A culture shift, not just a contract shift

This vision asks leaders to value stewardship over spectacle. It asks managers to embrace small teams and clear scope. It asks policy makers to write rules that fit software reality. It asks technologists to serve people first. It asks all of us to be a little more patient with work that chooses the steady path rather than the splashy one.

None of that is glamorous. All of it is nation building.

A closing challenge

We say government is of the people, by the people, for the people. If we mean it, then the systems that carry our laws, our rights, and our daily life have to be built with the people and owned by the people. Keep buying commodity parts. Keep partnering where it makes sense. But bring the core home. Train a generation to keep it strong. Publish what you build so others can stand on it. Hold yourself to the standard you demand from everyone else.

Stop treating the public as a customer of someone else’s empire. The public is the owner. Act like it.

Frequently asked questions

Why should government avoid depending on large technology vendors for the core?

Because public missions value access and resilience while large vendors optimize for growth and lock in. That incentive gap creates fragility and raises costs over time.

Is public control compatible with using cloud services?

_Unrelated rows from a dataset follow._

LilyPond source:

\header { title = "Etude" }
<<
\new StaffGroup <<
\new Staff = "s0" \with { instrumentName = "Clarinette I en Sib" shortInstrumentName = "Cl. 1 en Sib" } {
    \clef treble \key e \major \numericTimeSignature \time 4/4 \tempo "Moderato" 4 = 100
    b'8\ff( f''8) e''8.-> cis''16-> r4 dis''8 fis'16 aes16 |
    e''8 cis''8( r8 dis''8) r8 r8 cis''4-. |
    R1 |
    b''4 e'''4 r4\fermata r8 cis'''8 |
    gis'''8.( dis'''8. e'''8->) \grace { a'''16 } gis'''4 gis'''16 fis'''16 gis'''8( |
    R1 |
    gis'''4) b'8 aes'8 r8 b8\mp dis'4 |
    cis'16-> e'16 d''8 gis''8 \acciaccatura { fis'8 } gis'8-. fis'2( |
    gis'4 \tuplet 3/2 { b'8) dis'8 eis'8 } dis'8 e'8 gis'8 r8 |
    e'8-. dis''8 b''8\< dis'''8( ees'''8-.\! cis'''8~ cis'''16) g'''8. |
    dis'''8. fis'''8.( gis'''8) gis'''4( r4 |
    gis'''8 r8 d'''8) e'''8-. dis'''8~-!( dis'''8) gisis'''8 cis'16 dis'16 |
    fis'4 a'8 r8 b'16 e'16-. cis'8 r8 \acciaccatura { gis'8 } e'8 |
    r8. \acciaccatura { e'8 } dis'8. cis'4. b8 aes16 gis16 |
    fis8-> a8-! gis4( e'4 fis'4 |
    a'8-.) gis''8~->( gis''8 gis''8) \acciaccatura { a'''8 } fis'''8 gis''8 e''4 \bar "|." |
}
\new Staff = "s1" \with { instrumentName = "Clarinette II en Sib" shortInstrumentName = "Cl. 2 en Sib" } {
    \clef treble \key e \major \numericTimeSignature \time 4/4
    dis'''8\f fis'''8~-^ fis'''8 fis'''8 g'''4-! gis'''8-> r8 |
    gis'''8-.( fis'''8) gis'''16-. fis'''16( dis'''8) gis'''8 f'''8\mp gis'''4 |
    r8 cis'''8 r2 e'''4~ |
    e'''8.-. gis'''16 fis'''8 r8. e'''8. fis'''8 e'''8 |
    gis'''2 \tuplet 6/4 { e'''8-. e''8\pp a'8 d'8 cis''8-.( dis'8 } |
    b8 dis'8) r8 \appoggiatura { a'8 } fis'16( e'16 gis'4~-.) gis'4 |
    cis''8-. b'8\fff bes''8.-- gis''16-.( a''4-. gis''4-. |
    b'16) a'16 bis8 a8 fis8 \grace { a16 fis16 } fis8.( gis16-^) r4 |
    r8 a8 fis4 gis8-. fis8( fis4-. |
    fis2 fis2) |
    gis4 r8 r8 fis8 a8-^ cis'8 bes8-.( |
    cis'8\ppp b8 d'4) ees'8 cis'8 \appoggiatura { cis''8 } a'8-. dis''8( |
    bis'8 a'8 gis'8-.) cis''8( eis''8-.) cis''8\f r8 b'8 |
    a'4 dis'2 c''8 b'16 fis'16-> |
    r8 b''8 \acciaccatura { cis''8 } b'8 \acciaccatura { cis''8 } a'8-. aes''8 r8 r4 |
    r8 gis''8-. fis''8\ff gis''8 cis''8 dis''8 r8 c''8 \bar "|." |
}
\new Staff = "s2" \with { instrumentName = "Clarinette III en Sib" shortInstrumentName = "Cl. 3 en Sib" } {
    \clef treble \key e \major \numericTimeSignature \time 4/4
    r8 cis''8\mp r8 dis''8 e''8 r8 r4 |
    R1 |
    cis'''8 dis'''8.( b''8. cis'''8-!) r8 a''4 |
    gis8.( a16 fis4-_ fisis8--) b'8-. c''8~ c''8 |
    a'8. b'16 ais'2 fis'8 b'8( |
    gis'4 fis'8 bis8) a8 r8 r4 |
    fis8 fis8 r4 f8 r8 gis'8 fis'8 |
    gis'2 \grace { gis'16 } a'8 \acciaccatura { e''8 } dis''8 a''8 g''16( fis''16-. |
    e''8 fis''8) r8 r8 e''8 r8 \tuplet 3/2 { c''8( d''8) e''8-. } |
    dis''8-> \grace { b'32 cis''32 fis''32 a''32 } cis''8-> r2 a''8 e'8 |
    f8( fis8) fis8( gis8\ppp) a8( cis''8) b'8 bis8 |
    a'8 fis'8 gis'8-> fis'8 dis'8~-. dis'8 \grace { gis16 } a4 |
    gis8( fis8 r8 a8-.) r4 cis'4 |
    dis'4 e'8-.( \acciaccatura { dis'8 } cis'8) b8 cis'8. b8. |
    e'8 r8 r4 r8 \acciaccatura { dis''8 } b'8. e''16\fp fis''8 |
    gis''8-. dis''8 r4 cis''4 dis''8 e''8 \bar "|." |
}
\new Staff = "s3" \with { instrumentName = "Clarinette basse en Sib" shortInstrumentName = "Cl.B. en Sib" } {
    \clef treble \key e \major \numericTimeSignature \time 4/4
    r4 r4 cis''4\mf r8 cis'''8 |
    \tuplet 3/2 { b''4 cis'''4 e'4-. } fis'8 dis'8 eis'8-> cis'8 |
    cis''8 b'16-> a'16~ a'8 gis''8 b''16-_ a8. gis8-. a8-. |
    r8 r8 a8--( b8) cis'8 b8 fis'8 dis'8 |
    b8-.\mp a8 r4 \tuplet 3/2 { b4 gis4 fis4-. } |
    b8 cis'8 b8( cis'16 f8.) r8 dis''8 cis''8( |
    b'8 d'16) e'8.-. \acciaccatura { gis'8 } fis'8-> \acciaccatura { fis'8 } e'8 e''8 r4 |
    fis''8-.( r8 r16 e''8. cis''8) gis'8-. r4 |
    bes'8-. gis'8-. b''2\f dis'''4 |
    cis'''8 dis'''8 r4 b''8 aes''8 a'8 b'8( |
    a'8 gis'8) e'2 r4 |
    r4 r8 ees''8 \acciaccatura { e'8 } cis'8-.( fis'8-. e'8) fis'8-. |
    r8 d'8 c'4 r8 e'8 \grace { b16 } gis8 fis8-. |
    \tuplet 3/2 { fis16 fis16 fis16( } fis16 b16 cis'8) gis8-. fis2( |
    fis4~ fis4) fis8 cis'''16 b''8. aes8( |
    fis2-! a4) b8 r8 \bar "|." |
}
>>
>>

Yes. Use cloud as a utility while keeping identity data standards and core platforms under public governance with open source and open standards.

How can a government build internal capability without slowing delivery?

Stand up small public teams with clear scope. Ship in slices. Buy commodity parts under fair terms and keep switching costs low.

What counts as the core?

Identity data security standards and the platforms where laws and benefits live. These should have public source code and public teams.